Oui, je partage totalement ton opinion. c'est Donc, je ne dirais pas Internet, je dirais le Web, parce qu'on peut rappeler que ce qu'on appelle Internet, c'est ce protocole, cette technologie qui permet à des machines de parler les unes avec les autres. Et donc, bien entendu, aujourd'hui, on utilise beaucoup Internet pour faire du Web, mais Internet est utilisé pour faire plein d'autres choses que du Web aussi. Donc, ta question, bien sûr, c'est un vrai risque. Bon. certains te diront que Google avait déjà tué le web, puisqu'ils ont une position tellement hégémonique que quelque chose qui n'est pas visible sur Google n'est pas visible du tout. En tout cas, il n'est que difficilement visible par le grand public. Donc cet argument du « au lieu d'aller dans un tas d'endroits, on va à un seul endroit dans lequel on trouve tout, dans lequel on veut nous faire croire qu'on trouve tout » , il existait déjà depuis quelques années, je crois. avec Google. Tu partages mon avis ?
Oui, je partage ton avis, mais il fallait le chercher, tandis que là, maintenant, ça va être dans le moteur de recherche principal de Google.

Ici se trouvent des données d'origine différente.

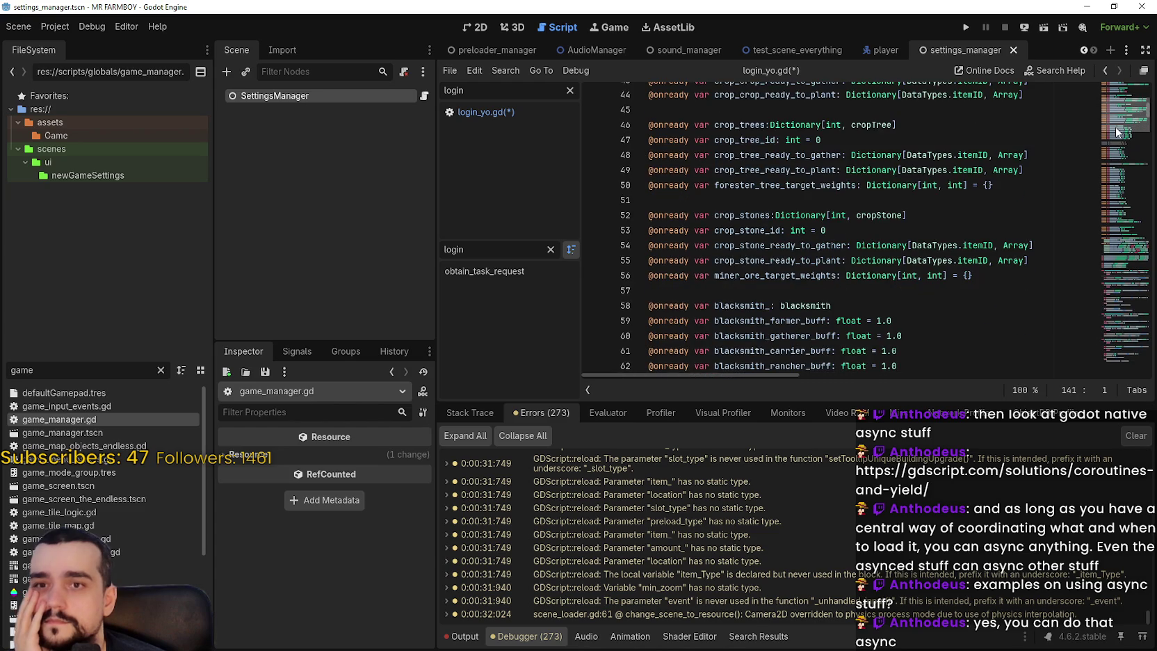
scroll(1117, 132, "down", 3)
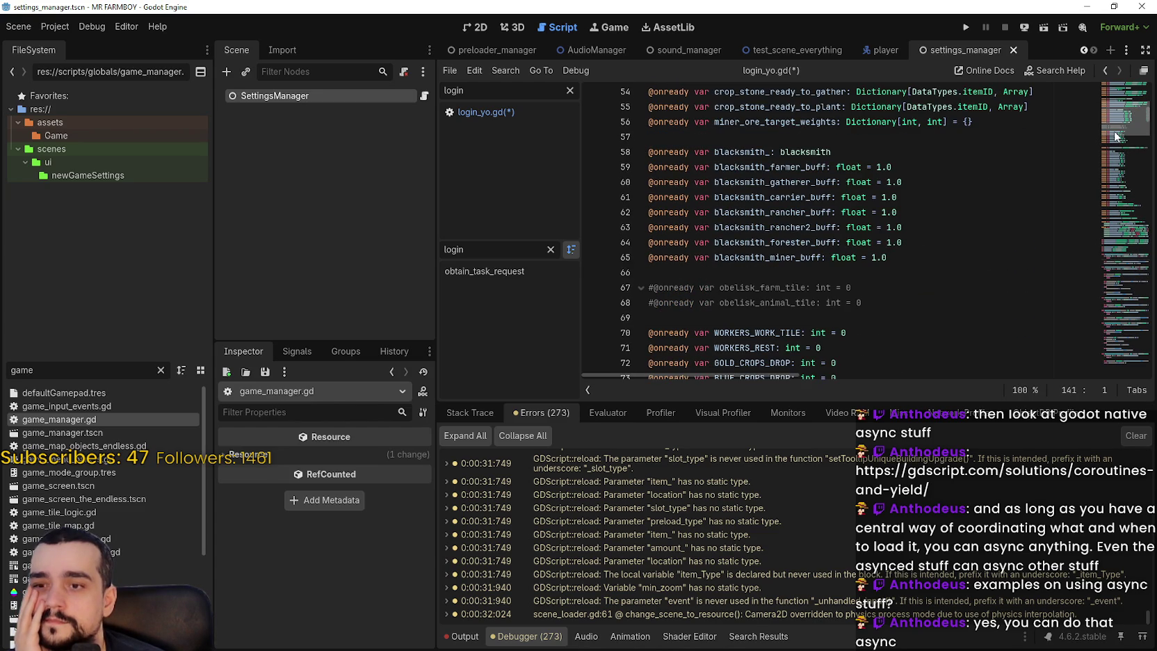
scroll(1115, 135, "down", 5)
mouse_move(1115, 135)
left_mouse_down()
mouse_move(1122, 225)
mouse_move(1111, 281)
left_mouse_up()
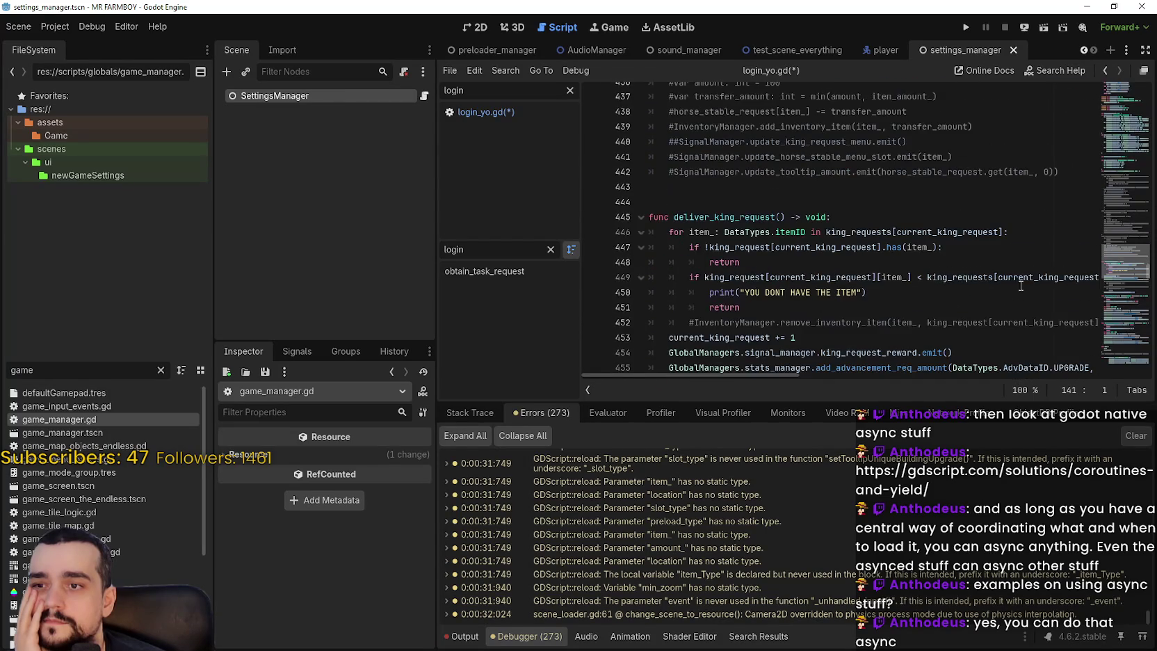
- Search game_manager.gd for 'ready_' and step back and forth through its 15 matches
left_click(863, 275)
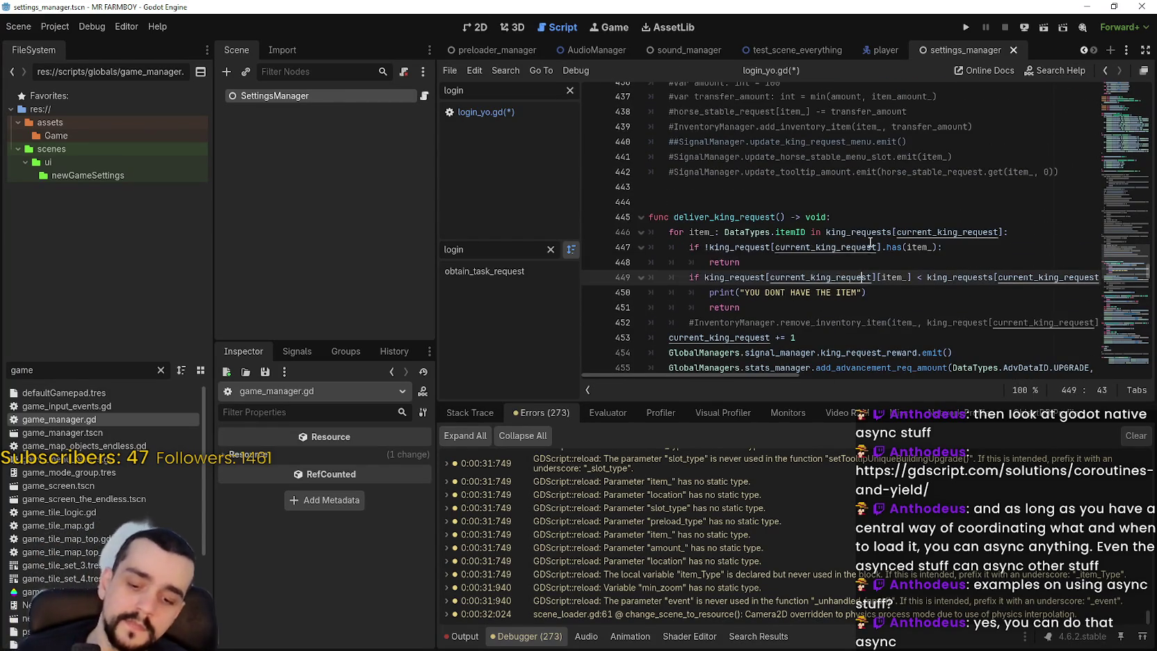
key("ctrl+f")
type("e")
key("BackSpace")
type("ready")
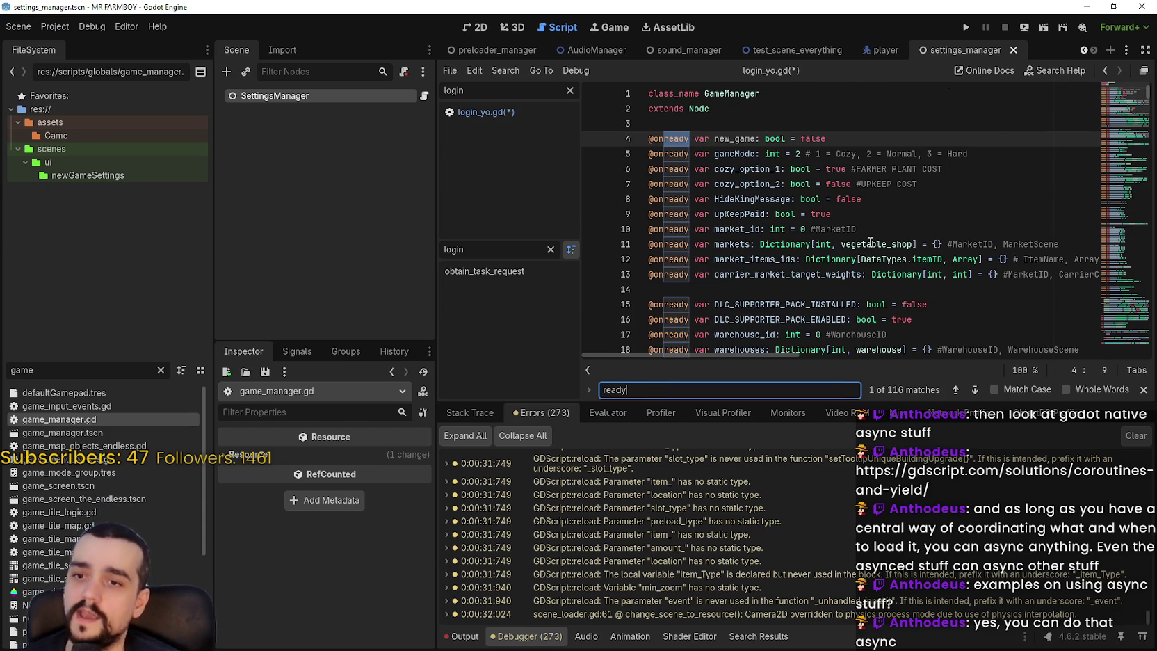
type("_")
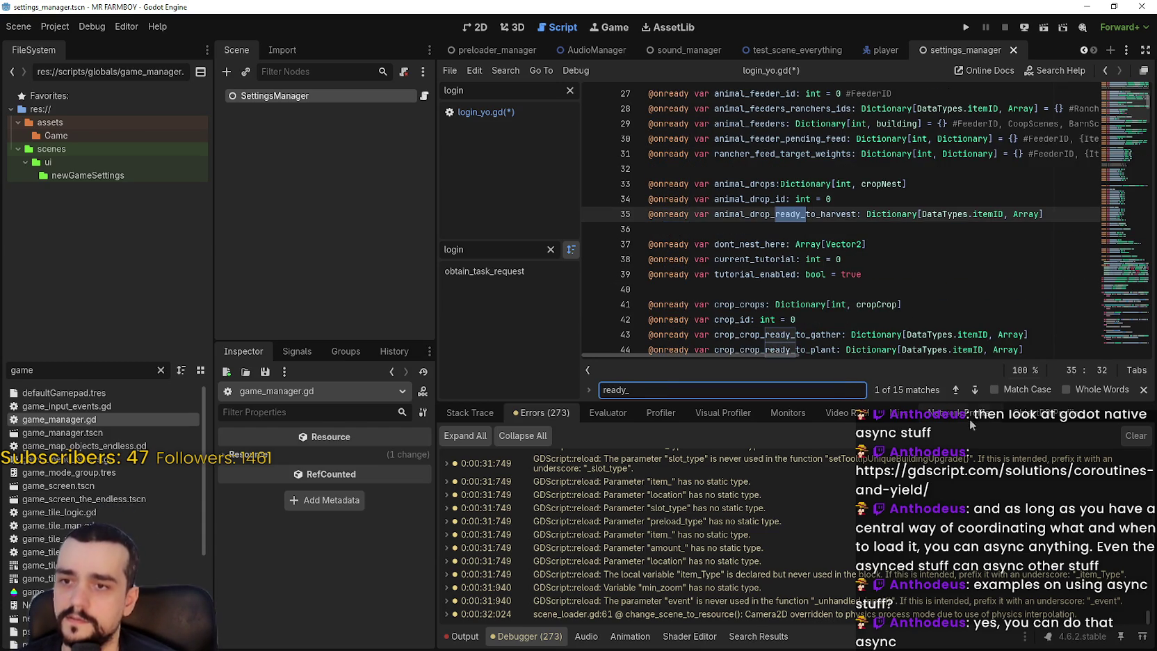
left_click(977, 394)
left_click(977, 393)
left_click(977, 393)
left_click(976, 393)
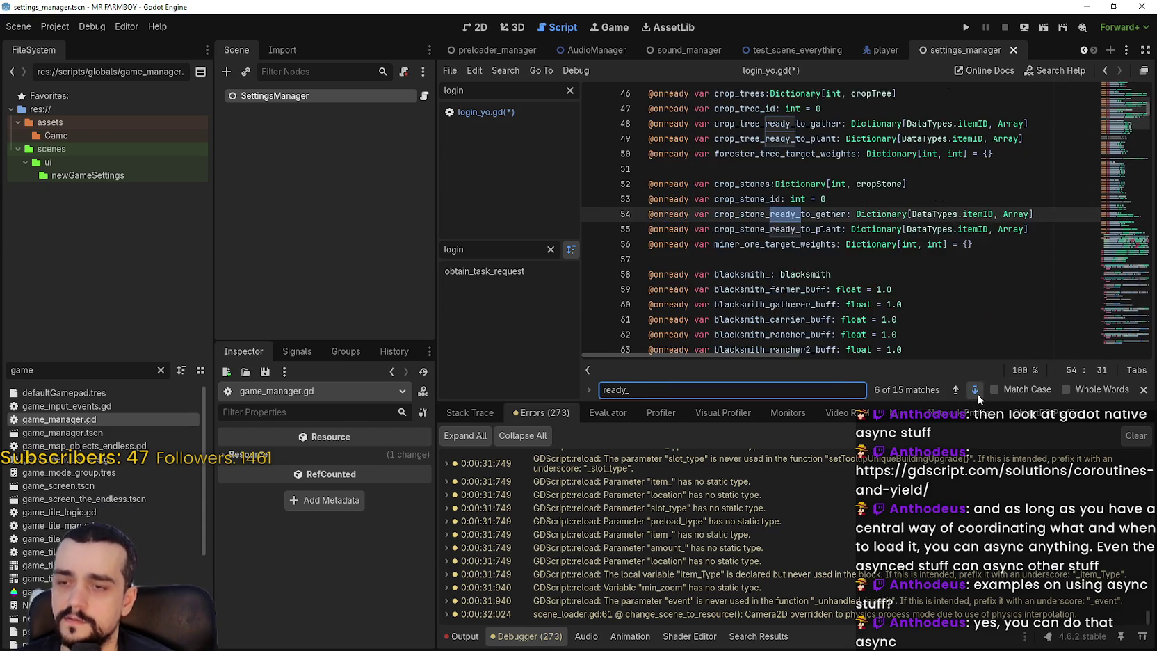
left_click(977, 394)
left_click(976, 393)
left_click(977, 393)
left_click(976, 394)
key("shift+F3")
key("shift+F3")
key("shift+F3")
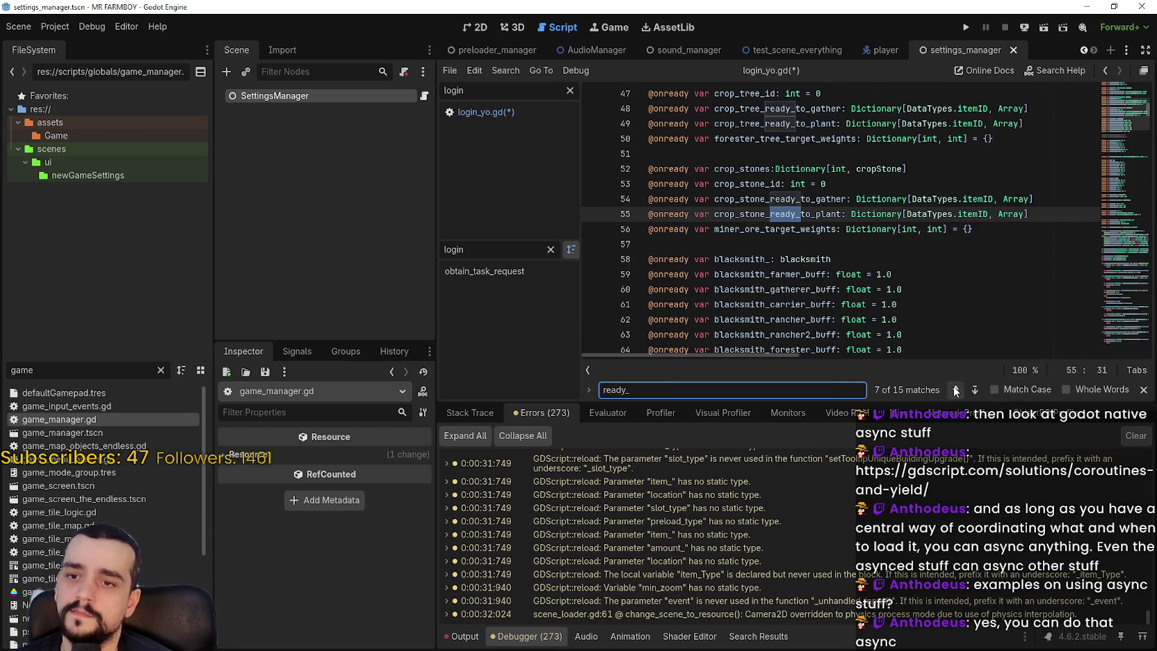
left_click(975, 389)
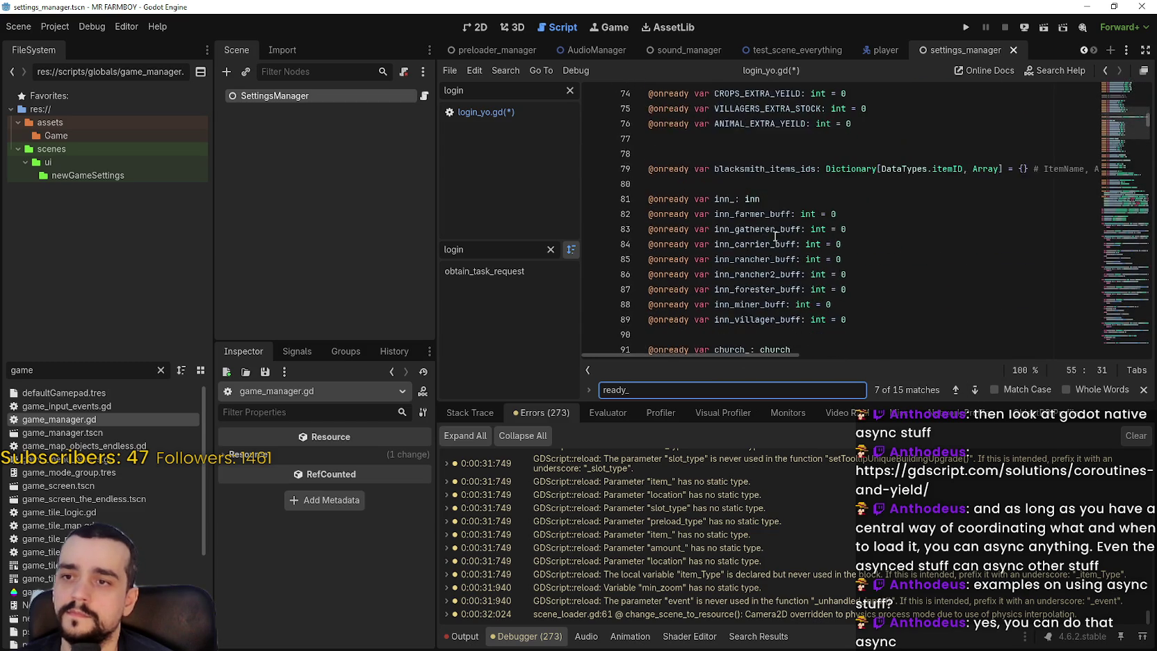
- Place the caret on line 119 among the inn variables and scroll further down
left_click(772, 258)
left_click(823, 286)
scroll(823, 286, "down", 5)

Eh bien, ouais. Je ne sais pas si tu te souviens fatalement que... Ici, on a très souvent parlé tous les deux d'un sujet qui nous passionne, qui est celui de la voix. Et une des particularités de la voix, quand on a commencé à en parler ensemble il y a quelques années maintenant, C'est précisément que la voix permet à l'utilisateur, l'assistant vocal permet à l'utilisateur de bypasser le côté « l'information est à plein d'endroits » puisque quand tu parles à une machine, bien entendu, tu n'attends pas que la machine te dise « tiens, va voir sur tel site » , tu attends que la machine te donne juste le résultat. Et donc, ce que l'on anticipait... avec la voix et en train de se passer, mais pas seulement avec la voix, puisque effectivement, en utilisant des assistants OIA, on arrive à peu près au même résultat, à savoir qu'au lieu que le système, si je dis tiens, je voudrais aller au cinéma, au lieu que le système te dise tiens, tu peux aller chez Première, chez Allociné, et puis tu vas te balader d'un site à l'autre, effectivement, l'assistant OIA, lui, collecte ces informations. Il les ramène, il te les donne, ce qui veut dire que c'est un problème pour le modèle économique général du système, c'est un problème pour la démocratie, c'est un problème pour tout, donc je ne sais pas si je devrais dire problème. Le sens problème est un peu double en français actuellement. On emploie problème pour dire un truc qui est dérangeant et on emploie le terme problème pour dire aussi un sujet dont il faut s'occuper. Donc je dirais que c'est un sujet potentiellement dangereux dont il faut s'occuper. Après, on peut se dire comment on peut s'en occuper.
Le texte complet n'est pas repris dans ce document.